30 September 2018 | llunkhead
A sensitive look at the human condition
Satellite Beach is not perfect, yet it is unquestionably good. Presented with great modesty as a comic short, it sure doesn't fail to entertain and has some funny scenes, but it also has a lot more to offer. Comedy is just an external layer. Peel it and you will find a rich subtext.
Ultimately, Satellite Beach is about the human condition. Deep down we all have a kernel of vulnerability and solitude and longing to be connected and part of something. And this is why we all like, from time to time, to toy with the idea of having a bigger life. Maybe we even like to pretend we are "more" and "better" than who we actually are. Until something or someone comes to remind us that it's all in our head. "Felt good to be part of something great...", says Warren Flowers (Luke Wilson's character) in a voice-over and isn't that true for all of us? We're all Warren, in a way.
The short is imbued with melancholy. We see people and things passing by or aircraft flying in the sky. They draw near and they part in the blink of an eye or they are simply out of reach, so Warren is always alone, even when he is among the crowd. Yet, he has this sort of endearing optimism that sustains him, which is simply heartbreaking. The voice-over, the colors, the soundtrack: each element conveys a feeling of quiet sadness.

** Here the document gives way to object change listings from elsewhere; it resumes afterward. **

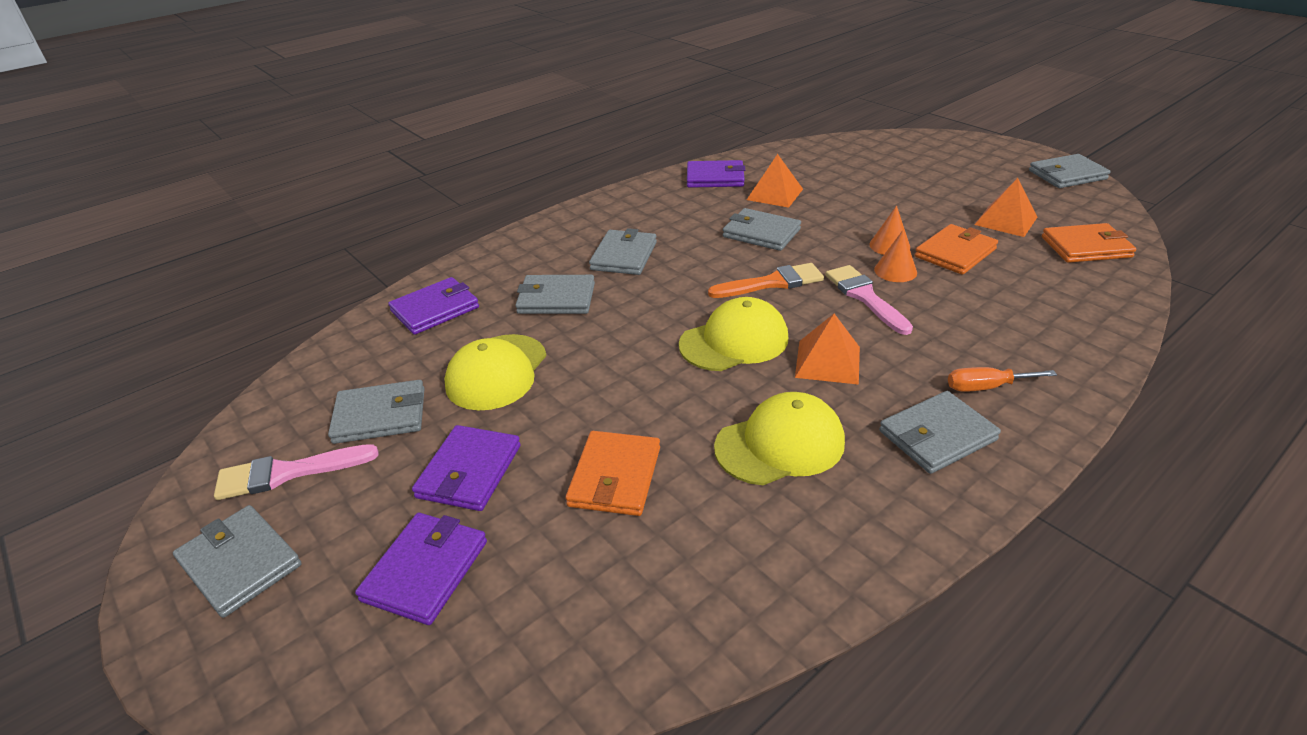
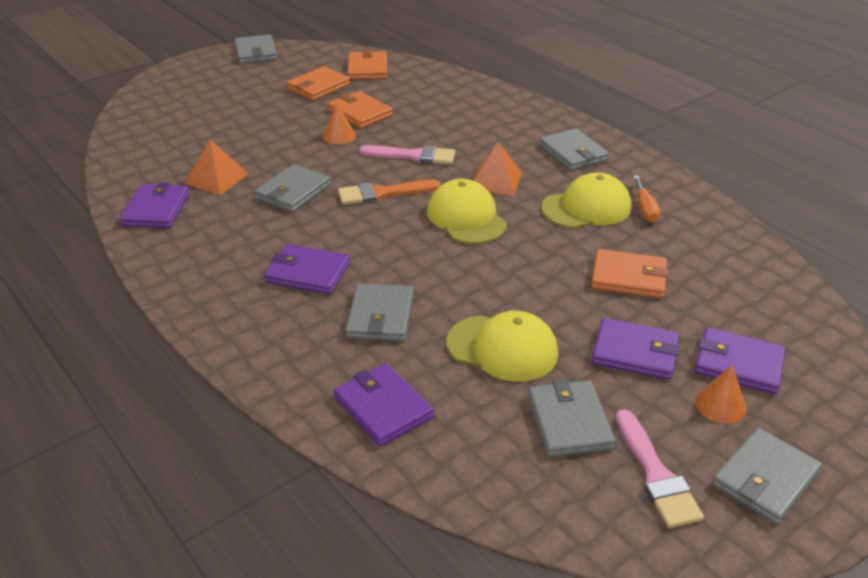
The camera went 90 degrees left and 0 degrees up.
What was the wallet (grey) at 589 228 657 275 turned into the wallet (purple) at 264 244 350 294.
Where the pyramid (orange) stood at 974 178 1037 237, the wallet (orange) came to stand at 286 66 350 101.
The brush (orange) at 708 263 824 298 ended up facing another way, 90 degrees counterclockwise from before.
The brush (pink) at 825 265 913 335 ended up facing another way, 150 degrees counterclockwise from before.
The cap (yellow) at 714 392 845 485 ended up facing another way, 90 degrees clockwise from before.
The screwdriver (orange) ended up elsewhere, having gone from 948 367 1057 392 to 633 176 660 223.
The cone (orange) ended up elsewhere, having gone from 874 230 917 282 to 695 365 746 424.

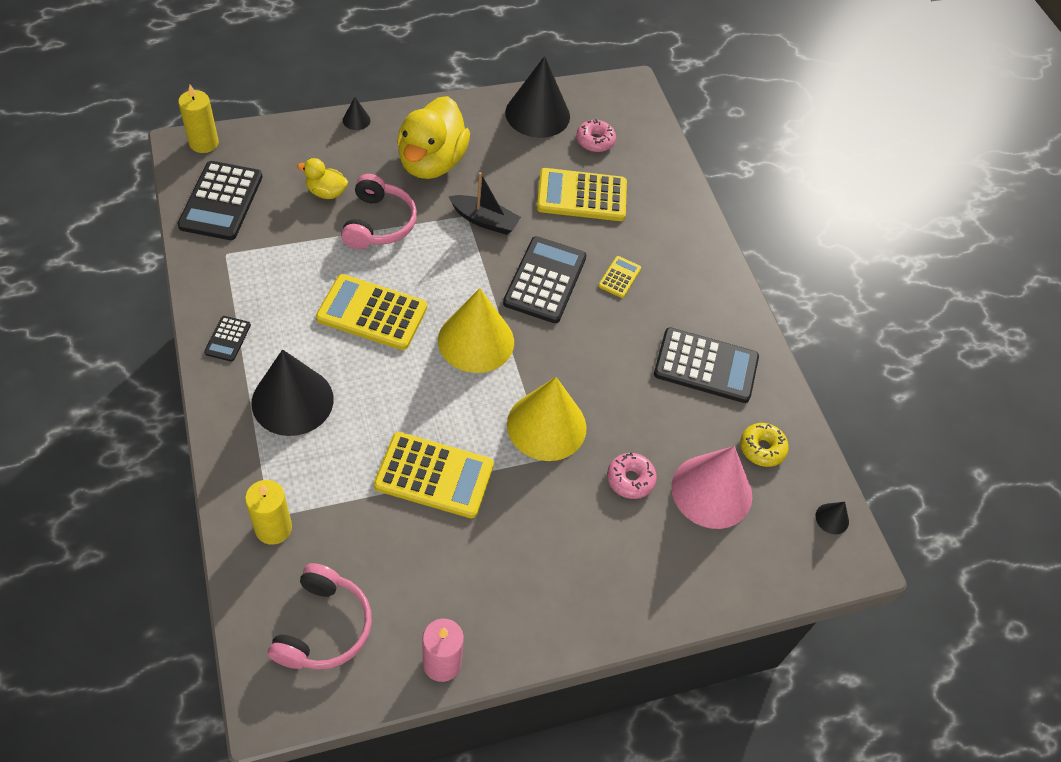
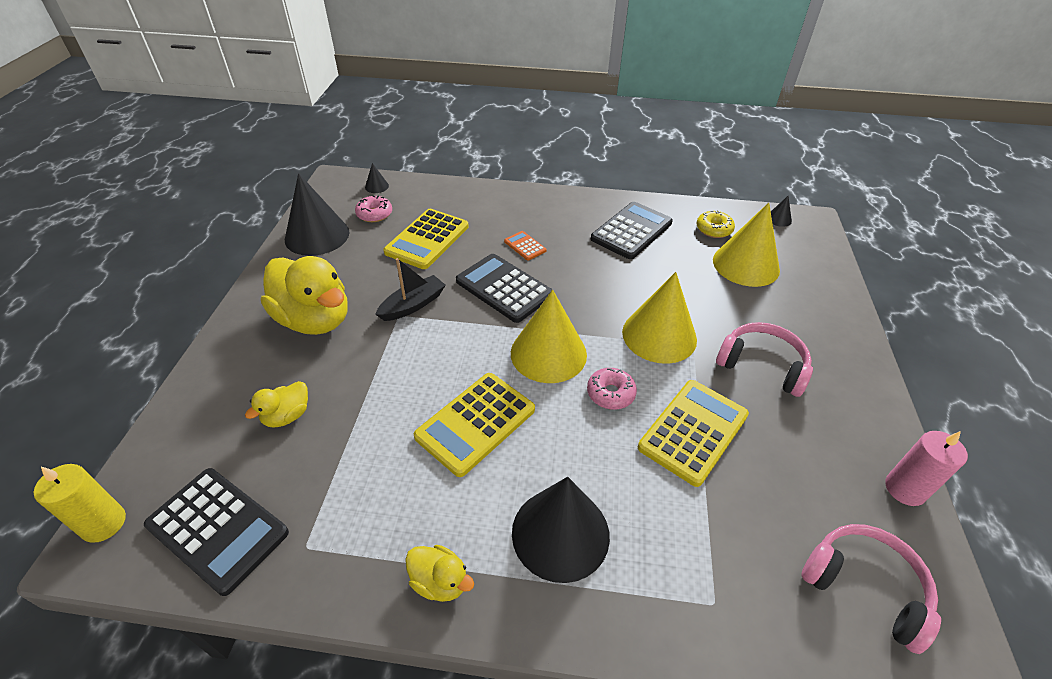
The camera went 60 degrees left and 10 degrees down.
The cone (black) ended up elsewhere, having gone from 343 97 370 130 to 365 163 389 193.
Where the calculator (black) stood at 204 316 251 362, the duck (yellow) came to stand at 405 545 474 602.
What was the calculator (yellow) at 598 256 641 298 turned into the calculator (orange) at 504 231 547 261.
The donut (pink) ended up elsewhere, having gone from 607 452 657 499 to 587 368 637 410.
What was the cone (pink) at 671 446 752 529 turned into the cone (yellow) at 713 203 780 287.
The headphones (pink) ended up elsewhere, having gone from 341 174 417 249 to 716 322 813 397.
The second view lost the candle (yellow) at 245 480 292 545.

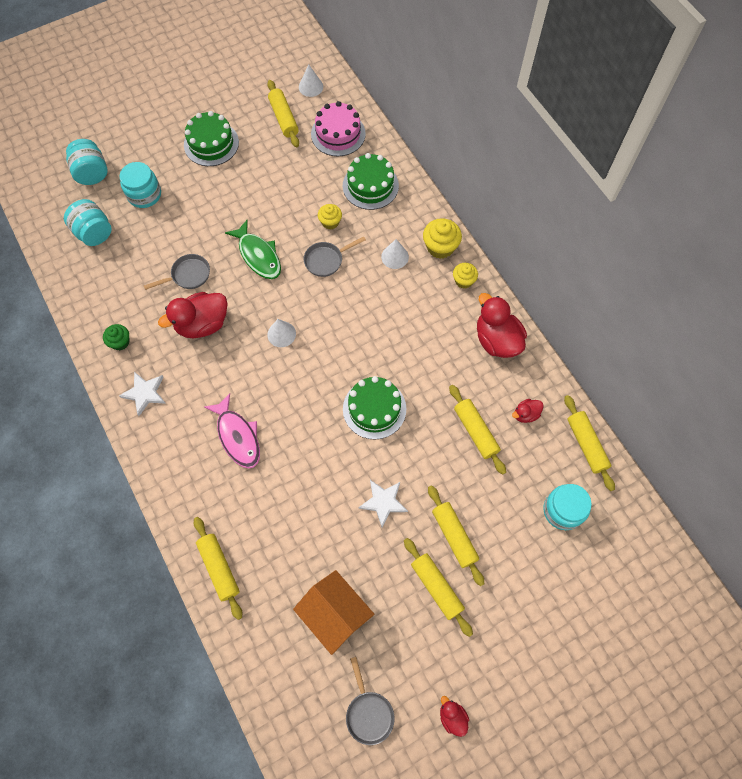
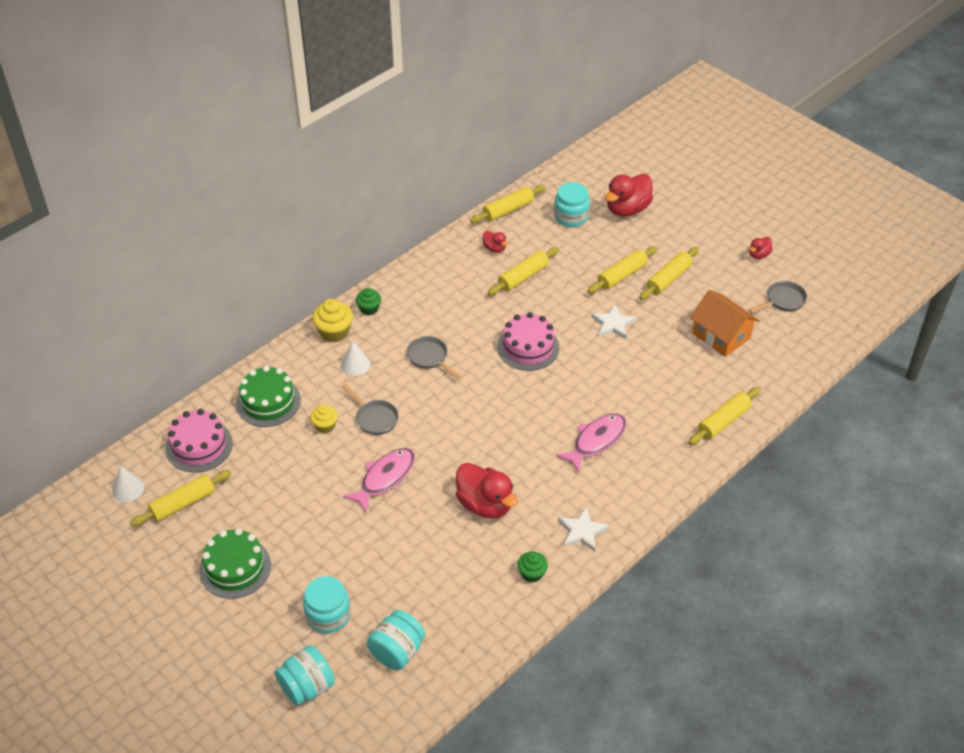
The camera went 105 degrees left and 20 degrees down.
What was the fish (green) at 225 220 281 279 turned into the fish (pink) at 343 448 415 512.
What was the cupcake (yellow) at 453 263 478 288 turned into the cupcake (green) at 356 288 381 315.
The pan (grey) ended up elsewhere, having gone from 144 254 210 290 to 407 336 461 379.
What was the cake (green) at 343 376 406 439 turned into the cake (pink) at 497 312 559 371.
The duck (red) ended up elsewhere, having gone from 477 293 527 358 to 605 174 653 217.
The house (orange) at 293 570 374 655 ended up facing another way, 75 degrees counterclockwise from before.
The second view lost the cone (white) at 267 319 296 347.

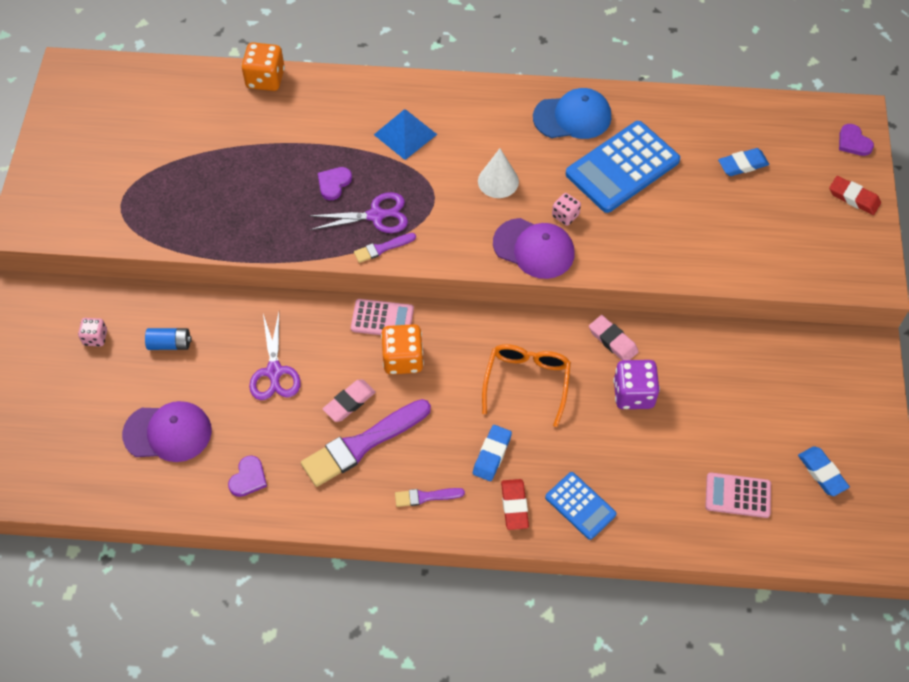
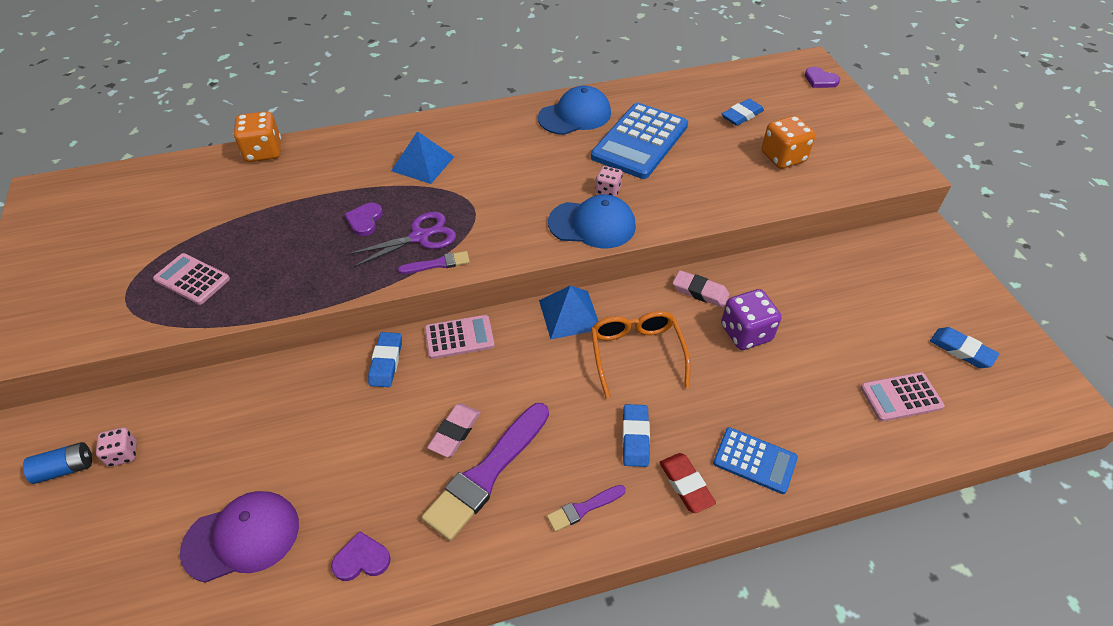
The camera went 20 degrees left and 10 degrees down.
The battery (blue) ended up elsewhere, having gone from 145 328 192 350 to 23 442 92 484.
The second view gained the calculator (pink) at 153 253 230 305.
The heart (purple) at 228 455 267 497 ended up facing another way, 105 degrees counterclockwise from before.
The second view gained the eraser (blue) at 368 332 402 387.
The brush (purple) at 354 233 416 263 ended up facing another way, 150 degrees counterclockwise from before.
The second view gained the pyramid (blue) at 539 285 598 339.
What was the cap (purple) at 493 218 575 279 turned into the cap (blue) at 548 194 636 248.
The dice (orange) ended up elsewhere, having gone from 381 324 424 375 to 762 116 816 169.
The second view lost the scissors (purple) at 249 312 301 400.
The second view lost the cone (white) at 478 149 519 198.
The second view lost the eraser (red) at 829 176 881 215.

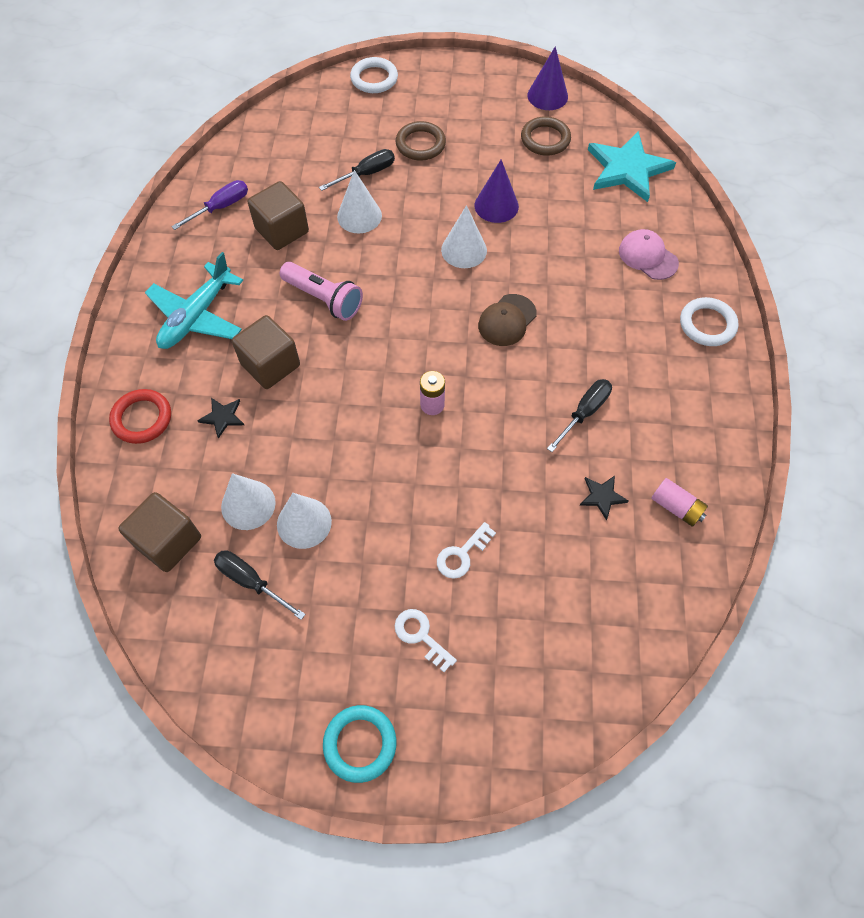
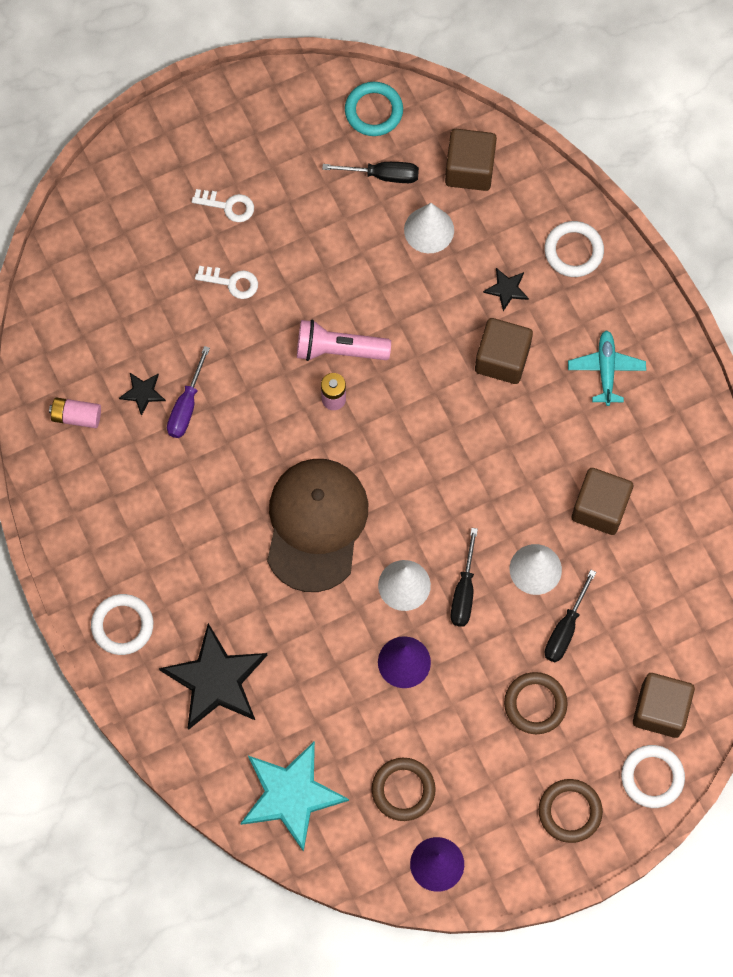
The camera went 150 degrees right and 10 degrees up.
Where the cap (pink) stood at 619 229 679 280, the star (black) came to stand at 159 623 267 730.
The screwdriver (purple) ended up elsewhere, having gone from 171 180 248 230 to 167 346 210 438.
The key (white) at 437 522 496 579 ended up facing another way, 90 degrees clockwise from before.
The size of the cap (brown) at 478 294 537 346 changed by a factor of 1.92.
The flashlight (pink) ended up elsewhere, having gone from 280 262 363 321 to 297 320 391 361.
The ring (turquoise) ended up elsewhere, having gone from 323 705 397 783 to 345 82 403 136.
The screwdriver (black) ended up elsewhere, having gone from 547 379 612 452 to 450 528 478 627.
The second view gained the ring (brown) at 539 779 603 843.
What was the ring (red) at 109 389 171 444 turned into the ring (white) at 544 221 604 277.
The size of the plane (turquoise) at 145 252 243 349 changed by a factor of 0.67.
The second view gained the cube (brown) at 633 673 695 738.
The second view lost the cone (white) at 277 493 332 549.

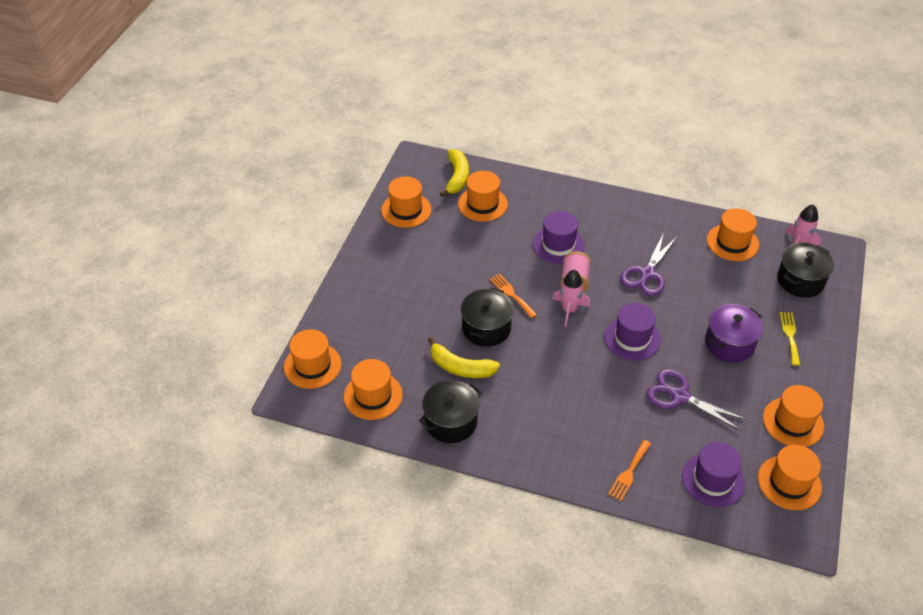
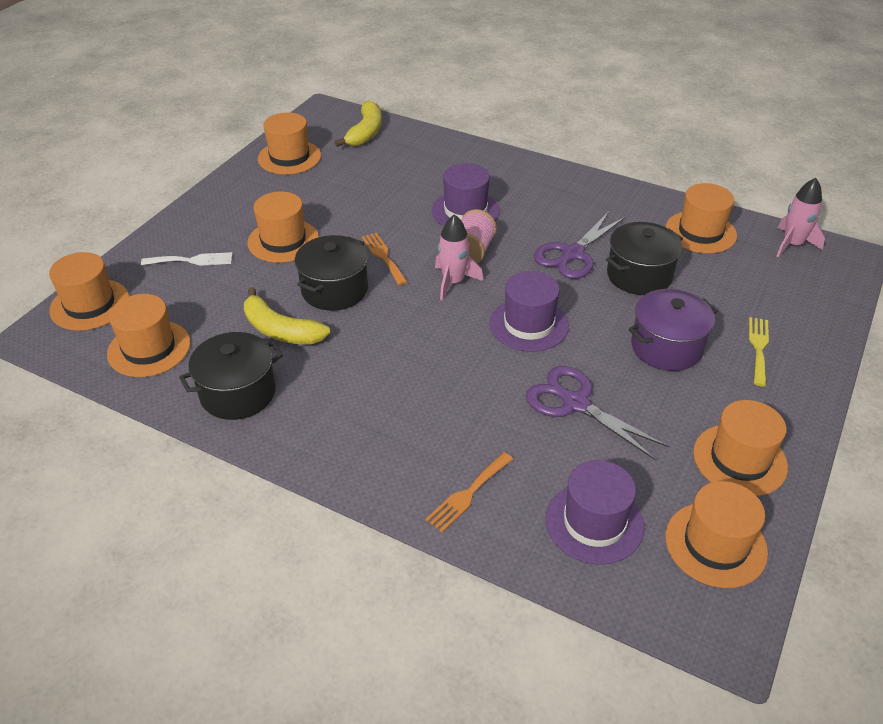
The camera went 10 degrees right and 5 degrees down.
The second view gained the fork (white) at 141 252 233 266.
The hat (orange) ended up elsewhere, having gone from 458 171 508 222 to 247 192 319 263.
The pot (black) ended up elsewhere, having gone from 777 243 834 298 to 606 222 683 295.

It would have been easy to ridicule Warren, making him nothing more than a laughing stock, and probably that approach could have provided plenty of hilarious scenes. But then Satellite Beach would have been nothing more than a very funny short. Luckily, Luke Wilson resisted the temptation and decided to put himself in Warren's shoes and see the story through his eyes. This is not surprising at all, considering that in his best performances Wilson has always shown a deep human respect for his characters, rejecting cynicism and avoiding unnecessary exploitation of their emotion. Although usually underrated, Wilson is a talented actor and here he has shown that he can be equally light handed and sensitive as a writer and a director too. In my opinion, the main merit of Satellite Beach is being restrained but still touching, that is to say, quintessential Luke Wilson.